The CTD had registered the FIRs in 2019 under various sections of the Anti-Terrorism Act (ATA). The judge also imposed a fine of PKR 340,000 on Saeed. This should come as no surprise to the diplomats and security community across the world. They are by now familiar with Pakistan’s ‘preparations’ to meet stringent anti-terror measures that it is being asked to fulfil since 2018 to escape action by the Financial Action Task Force (FATF) the global anti-terror watchdog.

It is a seasonal charade to avoid, or postpone, economic sanctions should the FATF, not satisfied with the measures taken against terror funding and money-laundering.

The next FATF meeting is a few weeks away. What needs watching closely is whether the new government that is expected to take office this week will continue with this effort, with greater sincerity and diligence, or less, than the government that was voted out in the wee hours of April 10-11.

For one, the state machinery concerned with combating terror may need to adjust with any changed policy under the new dispensation. And two, whether necessary laws could be enacted on time since the National Assembly could be dissolved, till the new one is constituted in July or August this year.

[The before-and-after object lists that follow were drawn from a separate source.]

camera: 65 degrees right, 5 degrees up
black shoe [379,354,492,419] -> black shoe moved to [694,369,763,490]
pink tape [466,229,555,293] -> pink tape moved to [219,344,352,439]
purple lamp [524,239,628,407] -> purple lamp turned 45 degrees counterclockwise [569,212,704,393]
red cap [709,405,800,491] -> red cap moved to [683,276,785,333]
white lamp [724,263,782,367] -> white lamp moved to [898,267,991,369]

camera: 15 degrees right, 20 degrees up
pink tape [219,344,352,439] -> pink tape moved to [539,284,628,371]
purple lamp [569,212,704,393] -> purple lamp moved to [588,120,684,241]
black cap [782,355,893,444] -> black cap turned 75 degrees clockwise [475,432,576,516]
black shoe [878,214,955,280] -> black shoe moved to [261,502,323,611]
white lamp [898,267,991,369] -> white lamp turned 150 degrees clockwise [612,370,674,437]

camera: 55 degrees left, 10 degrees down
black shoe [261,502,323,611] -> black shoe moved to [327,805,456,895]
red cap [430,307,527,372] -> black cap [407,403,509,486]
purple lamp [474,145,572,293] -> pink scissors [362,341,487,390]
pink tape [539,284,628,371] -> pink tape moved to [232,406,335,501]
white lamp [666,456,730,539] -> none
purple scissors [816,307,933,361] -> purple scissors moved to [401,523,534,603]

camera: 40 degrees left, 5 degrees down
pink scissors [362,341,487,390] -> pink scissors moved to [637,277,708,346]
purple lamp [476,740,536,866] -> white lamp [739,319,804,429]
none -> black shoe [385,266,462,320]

Should that happened, Pakistan will have a ready excuse for being unable to deliver. FATF, the Paris-based global body, and the world community at large, would need to wait. Given its record, it is expected to allow extension, but with a clear warning that it would not be an indefinite postponement, and the task would need to be completed by the autumn this year. FATF knows Pakistan’s record of foot-dragging on measures to fight terror at home and its ‘export’ to neighbourhood.

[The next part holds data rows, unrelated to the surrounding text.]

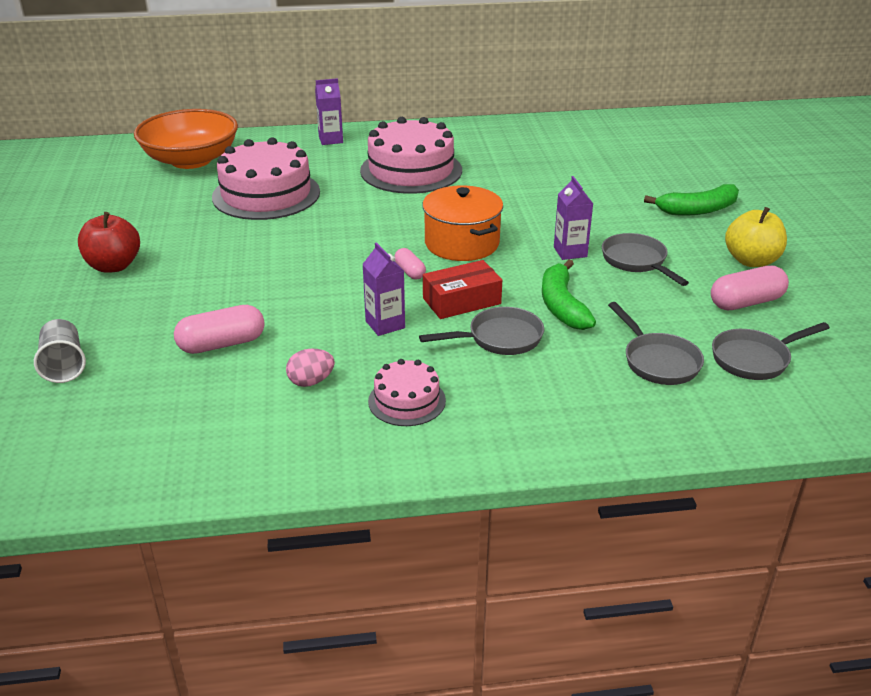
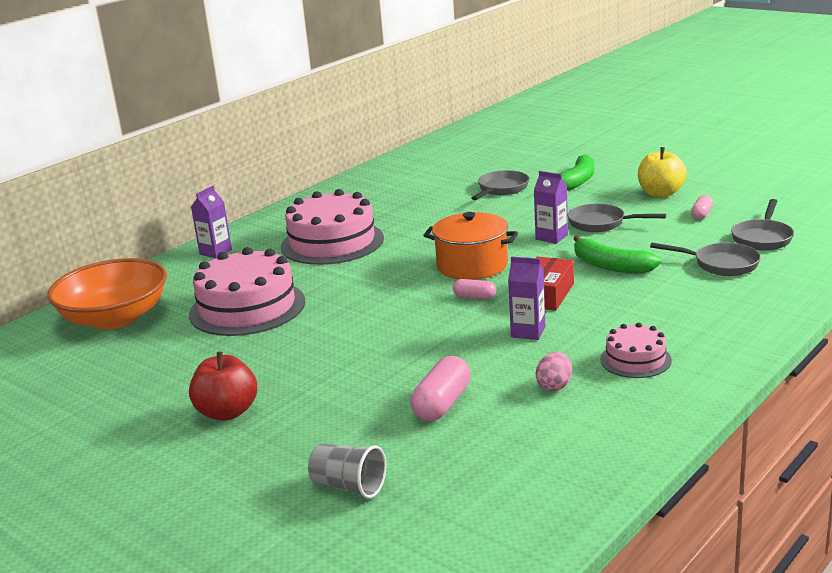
camera: 40 degrees left, 10 degrees down
grey pan [419,307,544,355] -> grey pan moved to [471,170,529,200]
pink capsule [711,266,789,310] -> pink capsule [691,195,713,220], size x0.58

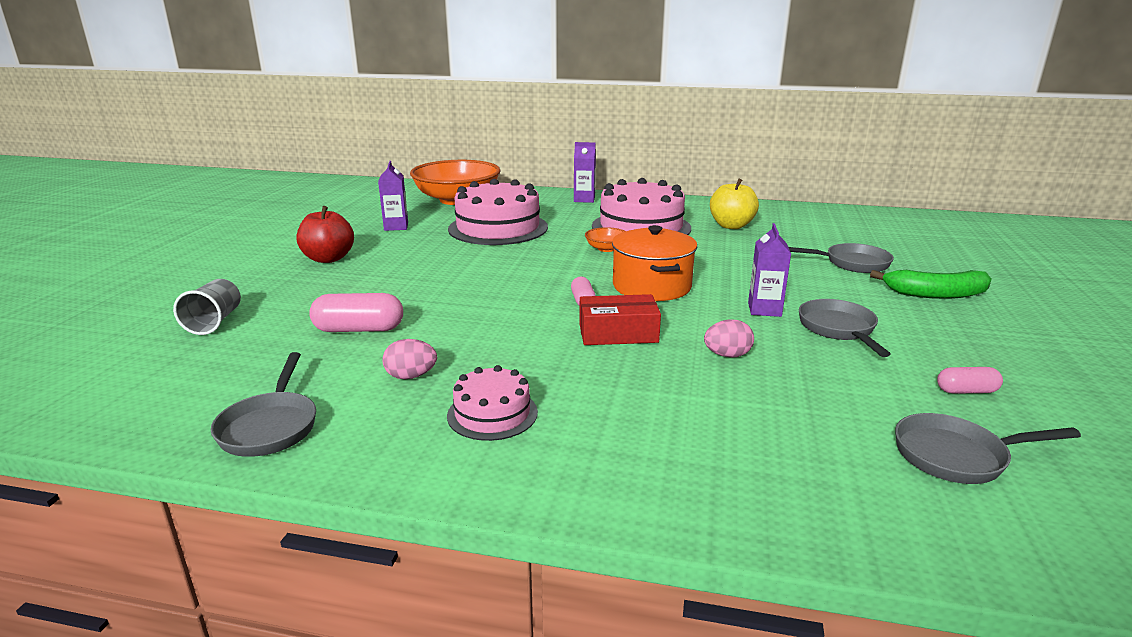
camera: 60 degrees right, 0 degrees up
purple carton [508,256,545,340] -> purple carton moved to [378,161,408,231]
green banana [573,235,662,274] -> pink egg [704,320,754,357]
yellow apple [638,147,687,198] -> yellow apple moved to [710,179,759,229]
grey pan [650,242,761,276] -> grey pan moved to [211,352,316,457]
none -> orange bowl [585,227,625,252]

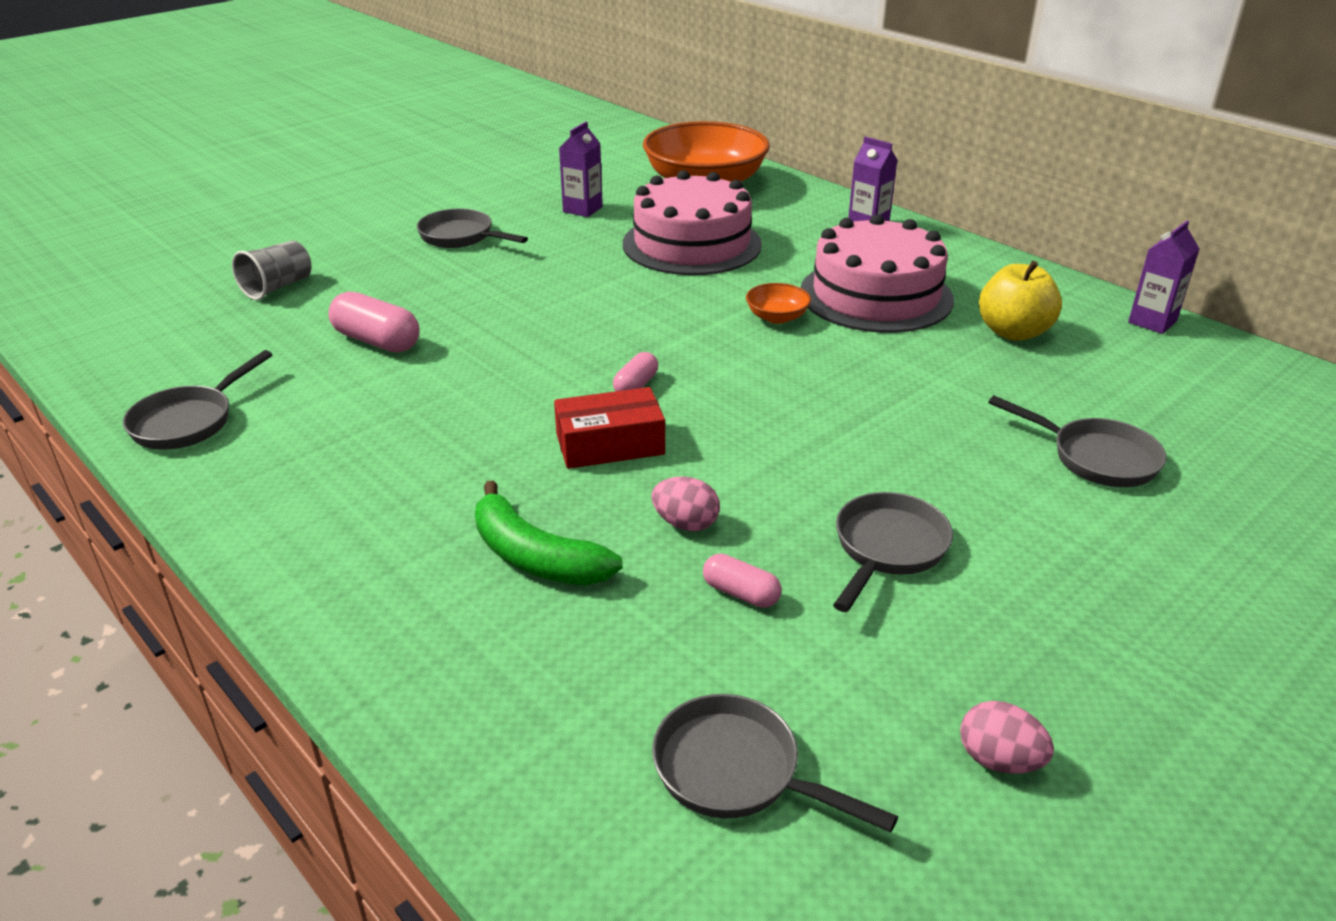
camera: 35 degrees right, 10 degrees up
red apple [296,206,354,263] -> grey pan [417,209,528,248]
pink egg [382,339,437,379] -> pink egg moved to [960,701,1054,774]
pink cake [447,365,538,441] -> none
red box [579,294,661,345] -> red box turned 45 degrees counterclockwise [554,387,665,469]
orange pot [612,225,697,301] -> none
purple carton [748,223,791,317] -> purple carton moved to [1128,221,1199,334]
green banana [870,270,992,299] -> green banana moved to [475,481,623,586]
pink capsule [937,367,1003,394] -> pink capsule moved to [703,553,781,608]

Saeed’s links to the world of terror are well-documented and established – enough for the United States to announce million dollar bounty on him. Active for long years as a fiery preacher, Saeed became globally famous as the mastermind of the Mumbai terror attacks that killed 172 people in the Indian metropolis in 2008. Youths trained, funded and motivated by him and his team had spread mayhem and all except one were killed. The lone survivor, Ajmal Kasab, was tried by an Indian court, convicted and hanged.  Other attacks that the LeT has been involved in include the 2001 shootout at Parliament House in New Delhi and, most recently, the 2016 attack on the military headquarters in Uri.

For, Saeed remains a prime mover of terrorism, someone the Pakistani state has used at will, while curbing his public tirade when free. In the last three decades, but especially since the 2008 Mumbai mayhem, he has been in and out of jail multiple times.

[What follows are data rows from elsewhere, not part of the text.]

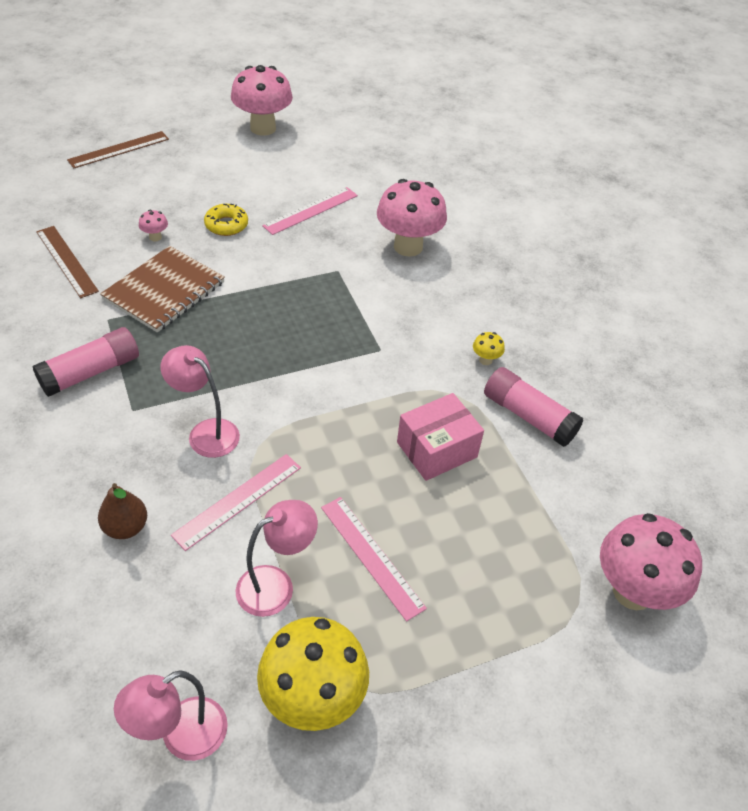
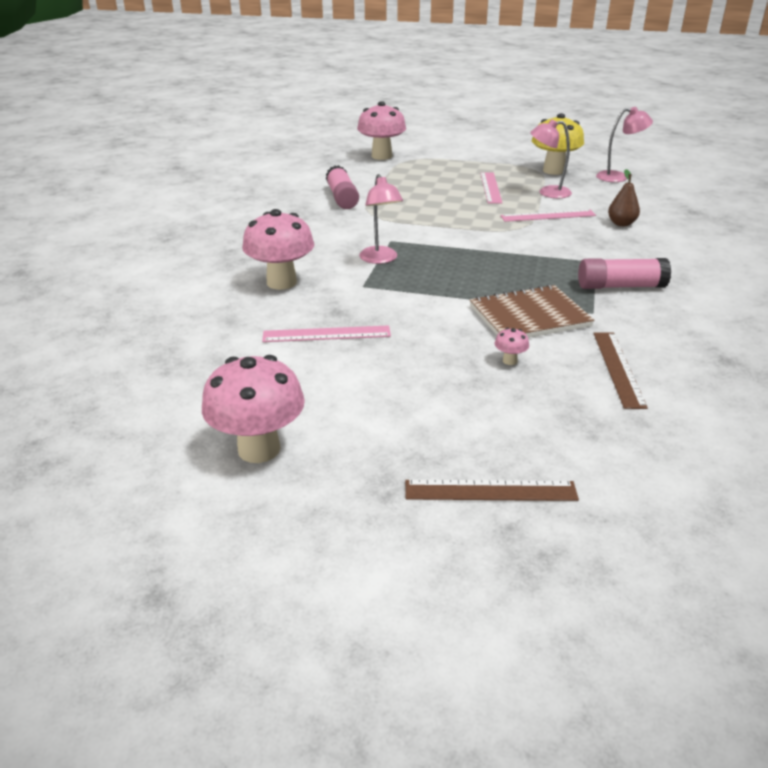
camera: 140 degrees left, 15 degrees down
pink lamp [160,345,240,458] -> pink lamp moved to [359,174,403,264]
yellow donut [204,204,248,236] -> none
pink box [397,393,484,481] -> none
yellow mushroom [473,332,505,365] -> none

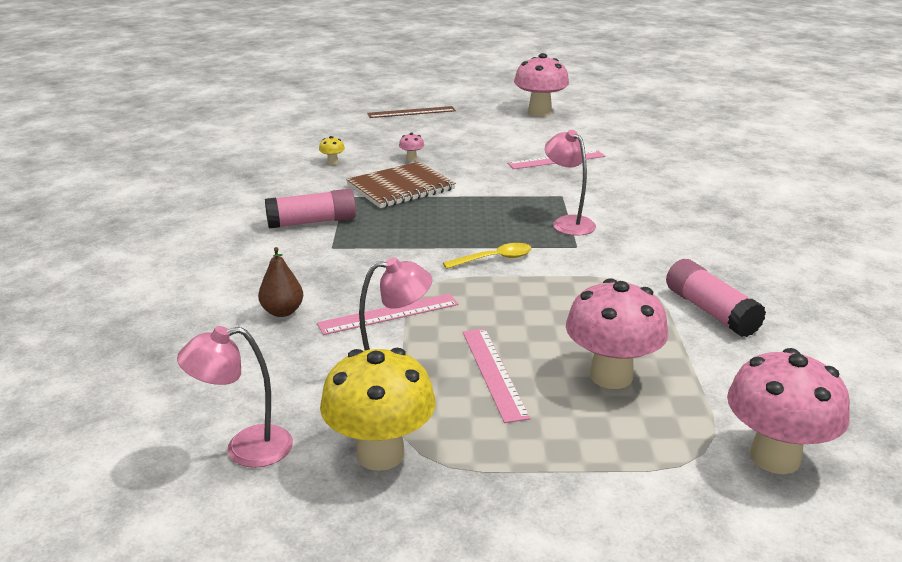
camera: 165 degrees right, 5 degrees down
pink mushroom [242,209,314,290] -> pink mushroom moved to [566,278,668,389]
brown ruler [593,332,648,409] -> yellow mushroom [319,136,345,165]
none -> yellow spoon [443,243,532,269]

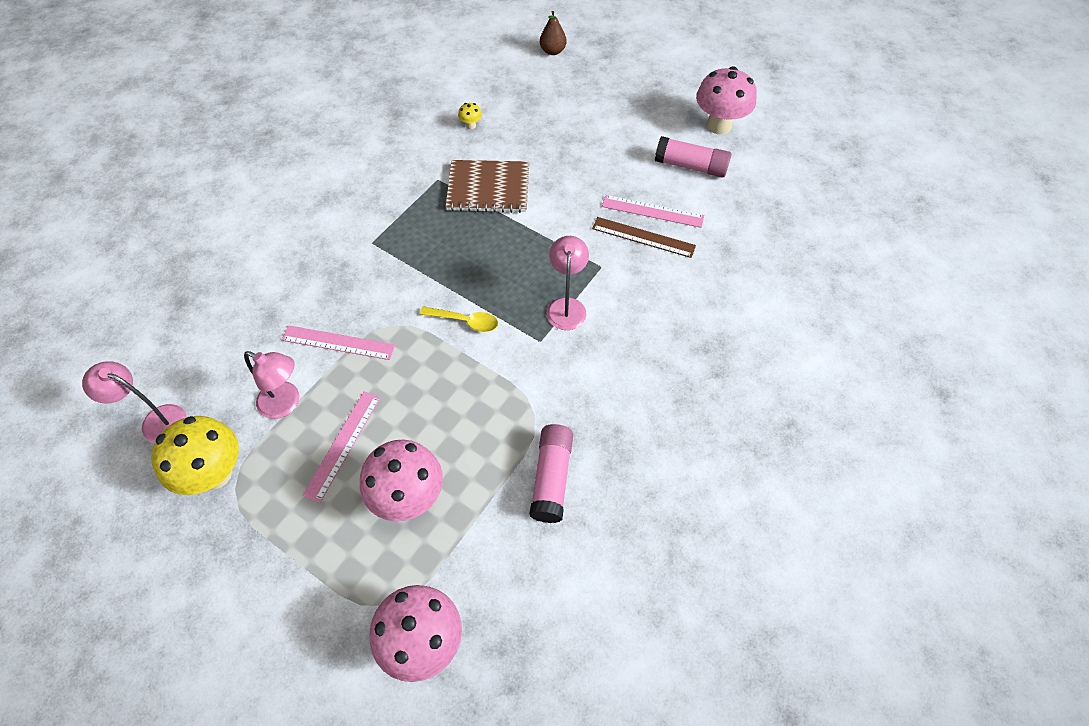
camera: 35 degrees right, 30 degrees up
brown pear [258,247,303,317] -> brown pear moved to [540,11,567,55]
pink glue stick [265,189,356,229] -> pink glue stick moved to [655,136,732,178]
brown ruler [367,106,456,118] -> brown ruler moved to [592,217,696,258]
pink mushroom [399,132,424,161] -> none

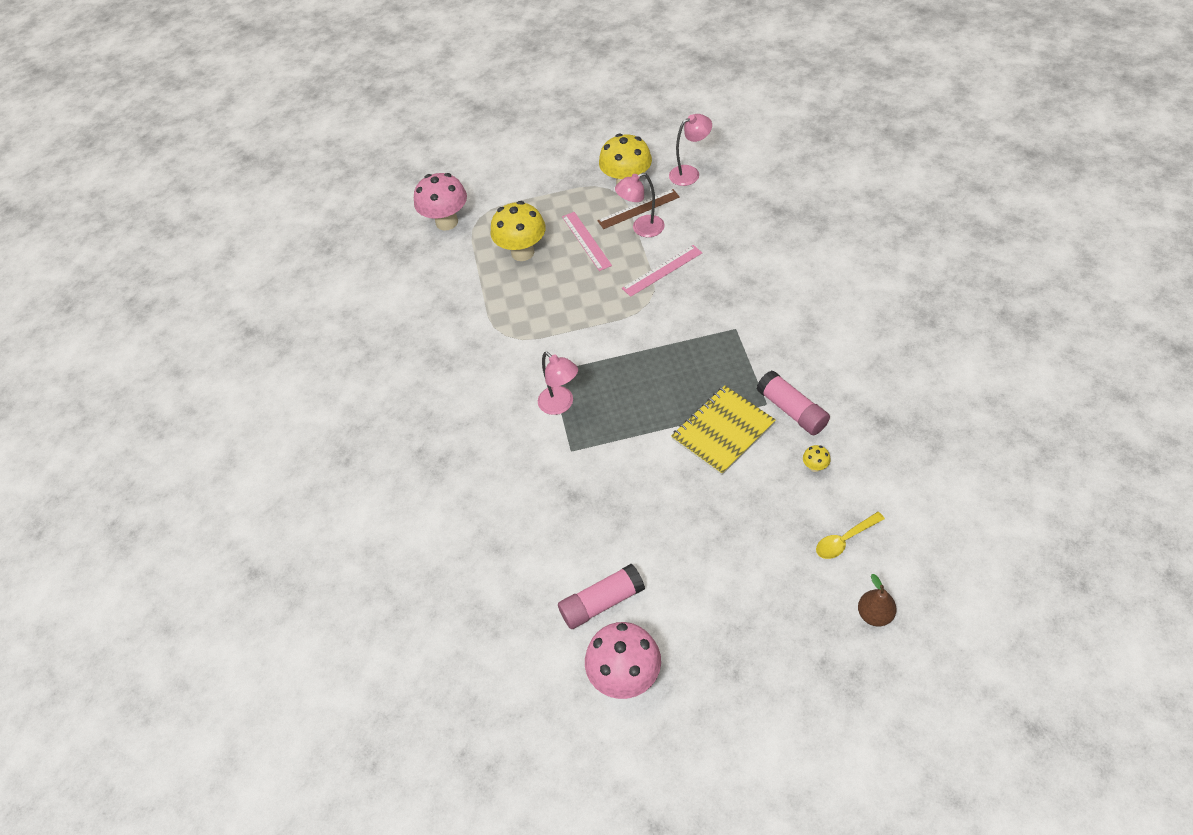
camera: 140 degrees right, 5 degrees down
pink mushroom [360,440,443,521] -> yellow mushroom [491,201,546,261]
yellow spoon [420,306,498,332] -> yellow spoon moved to [816,512,885,559]
brown notebook [445,160,529,213] -> yellow notebook [671,386,776,475]
pink glue stick [529,424,573,523] -> pink glue stick moved to [757,370,830,435]
brown ruler [592,217,696,258] -> brown ruler moved to [597,189,680,229]
pink ruler [602,195,704,228] -> none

In February 2020, he was convicted by a Pakistan court in two terror financing cases and was sentenced to five years in prison. Saeed and other leaders of his outfits were booked in July 2019 under the charges.

Saeed’s charity have for long concealed his terror trail. However, with pressure built up by the international community, Pakistan has been compelled to investigate matters related to the operations and functioning of the LeT and its charitable wing JuD and other branches in order to convince the Paris-based anti-terror watchdog, the Financial Action Task Force (FATF), that it is taking substantial steps to keep a check on terror financing.

The Dawn newspaper ‘hoped’ the establishment had “learned its lesson and will never again encourage jihadi actors — though its tolerance of Tehreek-i-Labbaik has not inspired confidence.  Simply banning groups on paper is not enough; the militant infrastructure must be dismantled so that society can be deradicalised, and Pakistan does not have to face embarrassing accusations at the global level,” the newspaper said.